Sometimes in spring, his parents' pilgrimage would bring back strawberries. The moment they entered the house, his mother would go to work on them, picking them out of their green plastic enclosure, carefully examining them for signs of distress and laying them out on a paper towel-covered tray before sliding them into the cool darkness of the bottom shelf of the refrigerator. “Have a strawberry,” she'd say, “before they turn funny.”
The trip had not been kind to the muskmelon. By the time his parents returned home it was listing to one side, as if the hull of flesh might give way and the cosmology of whatever fluid was inside would be set loose across the kitchen counter and onto the linoleum below.
He opened the top drawer, found the long knife, and slipped its tip into the skin of the melon.
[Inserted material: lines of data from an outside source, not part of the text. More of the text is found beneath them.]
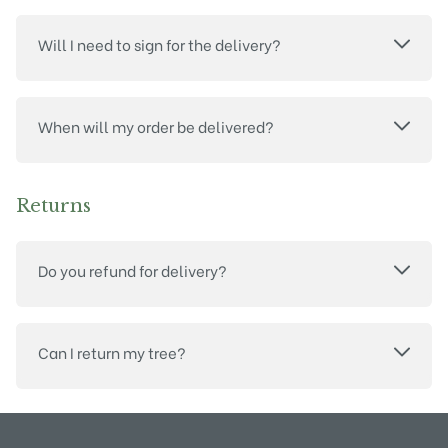
Will I need to sign for the delivery?
When will my order be delivered?
Returns
Do you refund for delivery?
Can I return my tree?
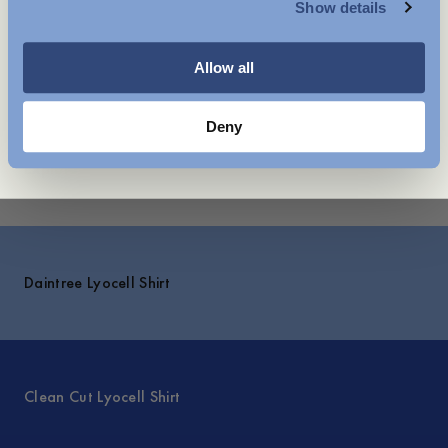
Show details
WOMENSWEAR
Care instructions
Shipping
Allow all
Price history
Deny
Explore
Daintree Lyocell Shirt
Clean Cut Lyocell Shirt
The knife met little resistance beyond the surface tension of the melon's bumpy skin. The knife slid down into the interior, and a bit of orange liquid oozed out of the cut as the knife moved further down the side. With a couple of simple moves, he extracted a wedge of melon and peered into the cave of orange meat and clinging white seeds. He cut a small chunk from the first slice and popped it into his mouth. Smooth, a little too soft, and almost flavorless. Whatever had been the melon's splendid peak moment was now clearly several days past. The melon had begun its subtle, steady slide towards eventual ooze and vinegar rank, drifting towards its new life as story.
His mother waited for him to witness the dissection. In the time it took to change out of his traveling clothes, she had chopped, quartered and segmented the melon into scraps of fleshy chips. The fragments were systematically spread out on old brown paper on top of the kitchen counter, like a collection of just-washed seashells from some exotic island beach trip. The melon’s grand, vibrant presence had been completely decimated into insignificant nubs, with as much presence as puny bits of charcoal in a morning-after campfire.
His mother stood to one side, preparing a double-bagged plastic burial cloth. She kept watch over her handiwork with a certain resolute weariness, like an exhausted wrestler after a hard win. Flies would never rise from this fruit.
He stared at the fragmented remains of his prized souvenir in a kind of final viewing. After a moment, he turned to his mom and said, “Well, I guess she’s just not what I expected.”